-- Instructions for the task --
Beginning with the line that contains "(442, 357) = (378, 285): brown", transcribe every line down to the end of the entries, exactly, and no other lines.

---------- Data under study ----------

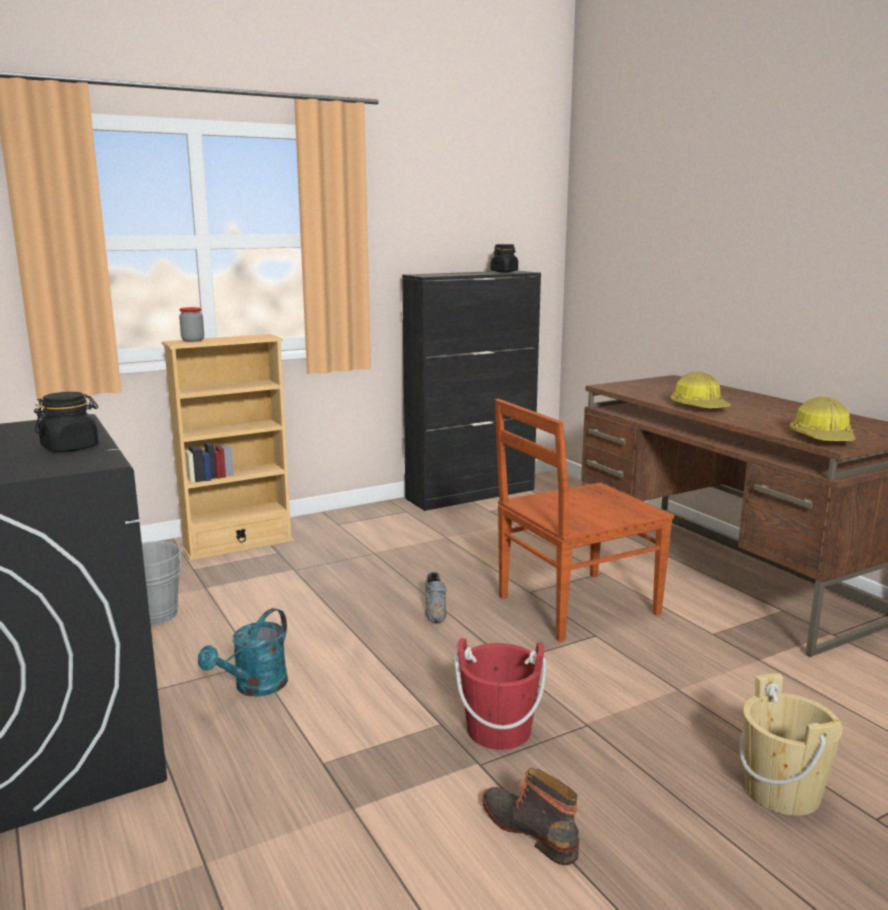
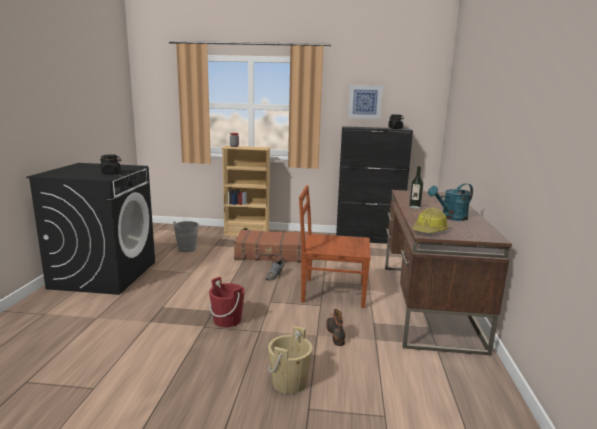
camera: 35 degrees right, 0 degrees up
(254, 687) = (179, 279): turquoise watering can -> turquoise watering can (451, 218)
(358, 570) = (272, 254): none -> brown suitcase
(437, 222) = (364, 101): none -> picture
(530, 829) = (185, 350): boot -> boot (336, 333)
(699, 407) = (414, 207): hard hat -> bottle

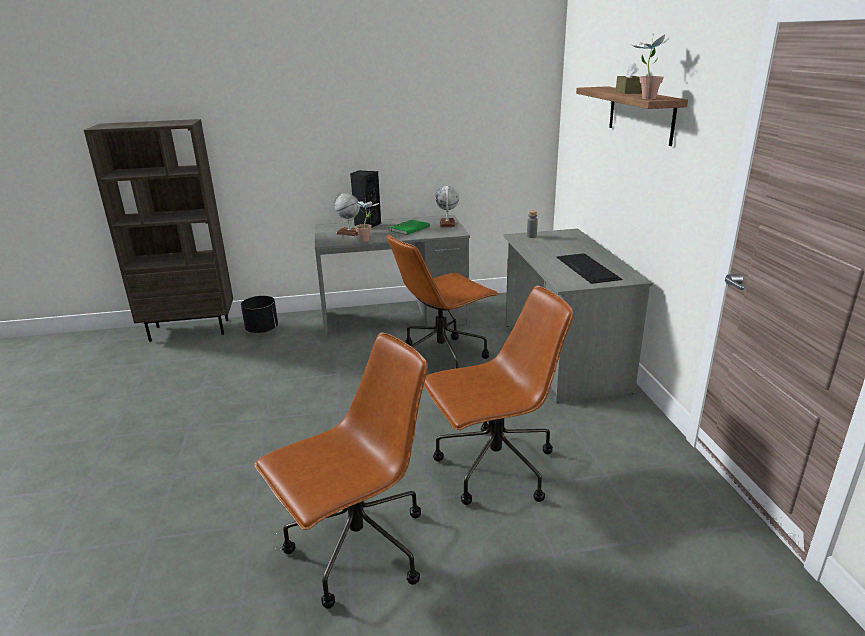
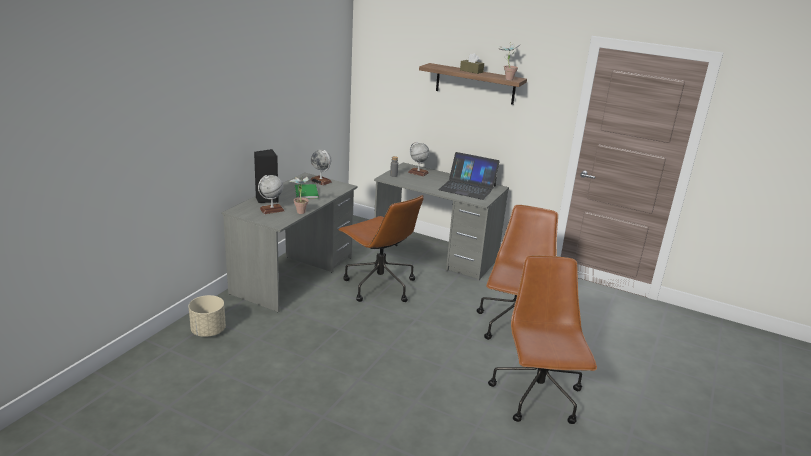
camera: 55 degrees left, 0 degrees up
(190, 330) = (136, 364): brown bookcase -> none
(262, 330) = (208, 331): black planter -> beige planter
(442, 357) = (378, 285): brown office chair -> brown office chair turned 45 degrees counterclockwise
(567, 240) = (418, 172): none -> globe
(588, 268) = (467, 188): keyboard -> laptop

----------

-- Result of this exercise --
(442, 357) = (378, 285): brown office chair -> brown office chair turned 45 degrees counterclockwise
(567, 240) = (418, 172): none -> globe
(588, 268) = (467, 188): keyboard -> laptop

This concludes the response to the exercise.